CFOM-FM is a French-language Canadian radio station located in Quebec City, Quebec. While the station's official city of license is and always has been Lévis, its studios are now in Quebec City, and it identifies itself as a Quebec City station. The station has a classic hits format.
Owned and operated by Cogeco, it broadcasts on 102.9 MHz using a directional antenna with an average effective radiated power of 16,800 watts and a peak effective radiated power of 32,800 watts (class C1). The station's transmitter is located at Mount Bélair.
The station usually is the most popular station in Quebec City according to BBM ratings (using full coverage ratings).
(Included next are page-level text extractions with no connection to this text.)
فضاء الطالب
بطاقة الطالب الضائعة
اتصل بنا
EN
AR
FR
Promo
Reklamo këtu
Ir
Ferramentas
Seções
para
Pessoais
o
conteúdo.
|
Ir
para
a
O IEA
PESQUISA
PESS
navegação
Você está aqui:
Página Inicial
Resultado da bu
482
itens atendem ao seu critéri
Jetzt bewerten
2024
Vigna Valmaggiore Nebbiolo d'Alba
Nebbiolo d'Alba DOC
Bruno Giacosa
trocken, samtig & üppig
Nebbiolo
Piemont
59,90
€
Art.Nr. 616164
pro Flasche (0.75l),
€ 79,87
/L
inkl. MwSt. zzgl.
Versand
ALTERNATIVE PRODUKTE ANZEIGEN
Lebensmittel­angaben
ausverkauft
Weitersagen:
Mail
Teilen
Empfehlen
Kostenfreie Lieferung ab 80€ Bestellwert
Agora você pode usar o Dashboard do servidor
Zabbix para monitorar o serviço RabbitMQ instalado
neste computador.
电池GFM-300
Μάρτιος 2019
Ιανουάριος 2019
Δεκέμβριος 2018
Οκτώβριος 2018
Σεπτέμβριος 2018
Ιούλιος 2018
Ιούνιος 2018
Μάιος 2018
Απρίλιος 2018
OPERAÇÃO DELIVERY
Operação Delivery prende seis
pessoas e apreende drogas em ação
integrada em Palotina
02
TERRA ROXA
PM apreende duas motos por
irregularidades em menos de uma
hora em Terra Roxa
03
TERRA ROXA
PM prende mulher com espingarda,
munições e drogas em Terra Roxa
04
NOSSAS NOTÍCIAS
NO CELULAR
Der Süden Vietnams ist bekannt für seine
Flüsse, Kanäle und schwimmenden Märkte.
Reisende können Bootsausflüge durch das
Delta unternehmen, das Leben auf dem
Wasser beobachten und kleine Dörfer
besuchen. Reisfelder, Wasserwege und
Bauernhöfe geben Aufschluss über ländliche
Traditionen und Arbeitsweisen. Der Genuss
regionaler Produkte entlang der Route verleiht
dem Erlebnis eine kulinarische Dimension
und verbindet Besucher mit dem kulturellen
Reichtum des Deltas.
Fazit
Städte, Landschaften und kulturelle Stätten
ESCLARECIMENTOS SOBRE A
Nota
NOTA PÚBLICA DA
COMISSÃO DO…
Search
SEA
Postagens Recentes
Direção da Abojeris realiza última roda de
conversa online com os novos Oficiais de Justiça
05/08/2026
It used to be an AM station, broadcast at 1240 AM from its inception in December 1967 until 1976, then moved to 920 AM until 1994 and was originally known as CFLS. In 1988, CFLS's then-owner, Radio Etchemin, planned to relocate CFLS from 920 kHz to the FM band at 106.3 MHz, with effective radiated power of 54,350 watts; this application would be denied by the CRTC. (106.3 has since been occupied by the local Ici Radio-Canada Première outlet, CBV-FM.) CFLS's second application to relocate to FM, this time to 102.9 MHz, was successful, and the relocation was made in 1994. When the station switched to an oldies format in 1995, it changed its call sign to the current CFOM-FM.
CFOM was a radio station in Quebec City, Quebec, Canada. It was the only full-time English language radio station in the city until it was shut down in 1976.
The station was launched in 1949, with the call sign CJNT, later changing to CJQC in 1953. It finally adopted the CFOM call sign, which it retained for the remainder of its existence, in 1964. For its entire history, it was owned by Goodwill Broadcasters of Quebec.
The station was a privately owned affiliate of CBC Radio's main network, the Trans-Canada Network (forerunner of today's CBC Radio One). At the time Quebec City was the only provincial capital without a CBC-owned and -operated English-language radio station. This put CFOM in a difficult position as a commercial station whose license required it to air predominantly non-commercial programming. As such, it was a money-bleeder for most of its existence.
The station was hobbled by the fact that it was an anglophone station in a nearly monolingual francophone city. Its audience came primarily from anglophone members of the National Assembly, as well as anglophone government employees--just barely enough for the station to be viable.